▶ SOURCE EXTRACT
>>
Indeed, Western media seem wholly tied to the hegemonic competition view of geopolitics, constantly referencing the “Thucydides Trap” and being stuck in the Western canon as if there are no other ways of looking at geopolitics and world order. This view assumes conflict is inevitable and helps to demonize China while justifying the hegemonic position of the West – and the United States in particular – as a globally stabilizing force.
Needless to say, this is an extremely belligerent position to take, and not something media should be egging on. Whatever happened to promoting multilateralism? And why are people who speak to multilateralism side-lined as idealists or China apologists? This flies in the face of fair reporting.
So, how to fix this?
First, people in China and the non-Western world must realize that when it comes to the workings of the mainstream media we are in a new era – a propaganda war the likes of which the world has never seen before, powered by today’s digital technology. The media war is real, and tech-driven, and it is not a fight for eyeballs to deliver fair, honest, and educational news. It is almost everything else but that, especially when it comes to China or enemies of the West.
On one side is sheer propaganda aimed at the preservation of Western power. Participants include the most well-known brands in the Western media world, which are household names across the world.
The idea that Western media is run by fair-minded people who are independent, driven only by a desire to talk truth to power, is a mirage. It is a myth, and it is a bitter pill that needs to be swallowed. The idea that the Western journalist is a paragon of virtue also needs to be banished from the minds of consumers of media.
That is the first stage in enabling one to step out of the propaganda mist we are engulfed in on a daily basis, so that one can examine different viewpoints as news is consumed. This is not easy, given the current dominance of Western media outlets and their apparently collective mission.
The next step is to dismantle the dominance of Western media.
This too will be a long, hard fight. Mainstream Western media are the most powerful in the world and for close to a century, Western media have had a stranglehold on the dissemination of international news and viewpoints across the world. Many had their origins in colonialism, the preservation of empire and later the spread of Western ideas about how the world should be run. These outlets are a powerful economic force and dislodging them will require investments.
Across the world there is an opportunity to contribute to this effort, not necessarily by building large media companies but by investing in media companies that are committed to fair and objective analysis, so that local audiences in the first instance have choices and are not inundated by the propaganda of mainstream Western media. This too will not be an easy task and there are many hurdles to overcome, but this is not the space to dive into those details. Ultimately, it is all about readers becoming more aware of global issues by having more non-Western sources to rely on, so they are not victims of the current propaganda war. This is beginning to happen as more alternatives flourish.
It is an urgent need in the West too so that the mass hysteria generated by mainstream media is prevented from creating fear and pitting Western societies against the rest of the world. Today the target is China; tomorrow India and then maybe Africa.
<<
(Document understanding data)
>>
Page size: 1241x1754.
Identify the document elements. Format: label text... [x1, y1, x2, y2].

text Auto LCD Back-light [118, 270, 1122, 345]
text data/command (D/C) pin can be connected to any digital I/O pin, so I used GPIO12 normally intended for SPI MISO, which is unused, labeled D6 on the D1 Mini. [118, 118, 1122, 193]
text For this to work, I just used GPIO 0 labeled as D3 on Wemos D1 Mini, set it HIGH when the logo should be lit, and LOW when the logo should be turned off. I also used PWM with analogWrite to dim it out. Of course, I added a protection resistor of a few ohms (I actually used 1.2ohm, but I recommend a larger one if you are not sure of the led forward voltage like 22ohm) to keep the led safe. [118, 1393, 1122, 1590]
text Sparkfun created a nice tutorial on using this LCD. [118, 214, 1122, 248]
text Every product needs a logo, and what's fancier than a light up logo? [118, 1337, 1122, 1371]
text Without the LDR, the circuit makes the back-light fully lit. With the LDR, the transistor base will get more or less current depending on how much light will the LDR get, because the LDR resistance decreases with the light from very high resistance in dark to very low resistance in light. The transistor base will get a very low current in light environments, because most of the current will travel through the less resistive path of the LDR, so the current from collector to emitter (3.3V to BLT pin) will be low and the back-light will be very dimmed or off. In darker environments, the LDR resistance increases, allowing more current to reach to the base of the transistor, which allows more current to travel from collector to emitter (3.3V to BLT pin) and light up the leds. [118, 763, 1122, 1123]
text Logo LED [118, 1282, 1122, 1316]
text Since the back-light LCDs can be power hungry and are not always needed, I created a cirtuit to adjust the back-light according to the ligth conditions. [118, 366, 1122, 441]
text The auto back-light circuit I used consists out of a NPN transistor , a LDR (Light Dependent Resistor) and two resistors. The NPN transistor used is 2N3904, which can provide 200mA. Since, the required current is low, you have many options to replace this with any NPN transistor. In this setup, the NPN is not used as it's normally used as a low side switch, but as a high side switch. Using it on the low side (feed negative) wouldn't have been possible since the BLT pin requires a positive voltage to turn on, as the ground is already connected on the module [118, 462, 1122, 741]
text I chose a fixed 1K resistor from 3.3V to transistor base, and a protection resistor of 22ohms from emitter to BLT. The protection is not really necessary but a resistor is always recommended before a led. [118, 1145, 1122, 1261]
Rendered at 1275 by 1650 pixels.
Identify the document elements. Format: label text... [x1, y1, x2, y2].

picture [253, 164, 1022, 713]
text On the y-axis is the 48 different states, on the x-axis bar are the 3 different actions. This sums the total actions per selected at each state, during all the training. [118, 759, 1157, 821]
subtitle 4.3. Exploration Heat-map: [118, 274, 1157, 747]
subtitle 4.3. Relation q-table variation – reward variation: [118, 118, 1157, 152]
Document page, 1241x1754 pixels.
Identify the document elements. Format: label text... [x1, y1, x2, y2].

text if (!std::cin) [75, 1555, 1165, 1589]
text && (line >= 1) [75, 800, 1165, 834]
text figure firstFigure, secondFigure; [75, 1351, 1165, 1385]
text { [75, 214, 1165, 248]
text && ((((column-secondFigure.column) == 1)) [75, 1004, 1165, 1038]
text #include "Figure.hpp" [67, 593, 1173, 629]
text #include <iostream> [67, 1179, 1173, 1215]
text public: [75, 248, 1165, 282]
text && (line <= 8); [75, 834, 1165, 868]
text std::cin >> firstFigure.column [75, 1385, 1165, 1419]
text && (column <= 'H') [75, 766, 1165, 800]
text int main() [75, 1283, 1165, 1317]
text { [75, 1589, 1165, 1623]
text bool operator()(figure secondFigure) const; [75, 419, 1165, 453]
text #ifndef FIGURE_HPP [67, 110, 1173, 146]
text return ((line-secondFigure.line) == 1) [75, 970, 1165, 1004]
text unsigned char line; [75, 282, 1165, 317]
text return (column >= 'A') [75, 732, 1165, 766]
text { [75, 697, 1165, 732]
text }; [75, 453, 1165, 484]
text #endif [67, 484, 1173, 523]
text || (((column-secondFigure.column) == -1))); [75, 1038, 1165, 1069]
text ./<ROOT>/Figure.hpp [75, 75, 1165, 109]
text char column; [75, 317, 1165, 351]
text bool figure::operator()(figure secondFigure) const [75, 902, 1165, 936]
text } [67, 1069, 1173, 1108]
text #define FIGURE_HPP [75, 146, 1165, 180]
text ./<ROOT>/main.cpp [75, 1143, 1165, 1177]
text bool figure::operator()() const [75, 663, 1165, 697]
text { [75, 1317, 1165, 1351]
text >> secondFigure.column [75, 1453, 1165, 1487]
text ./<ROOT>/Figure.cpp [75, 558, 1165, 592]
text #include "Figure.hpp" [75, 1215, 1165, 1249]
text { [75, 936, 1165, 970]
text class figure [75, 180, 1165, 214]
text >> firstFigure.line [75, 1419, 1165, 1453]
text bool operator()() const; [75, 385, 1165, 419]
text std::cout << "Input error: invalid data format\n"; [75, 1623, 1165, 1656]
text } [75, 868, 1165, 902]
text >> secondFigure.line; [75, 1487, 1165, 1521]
<<
▶ WHAT THIS TASK INVOLVES
According to the passage on Western media, in what did many mainstream Western media outlets have their origins?

▶ SOLUTION TO THIS EXERCISE
In colonialism, the preservation of empire and later the spread of Western ideas about how the world should be run.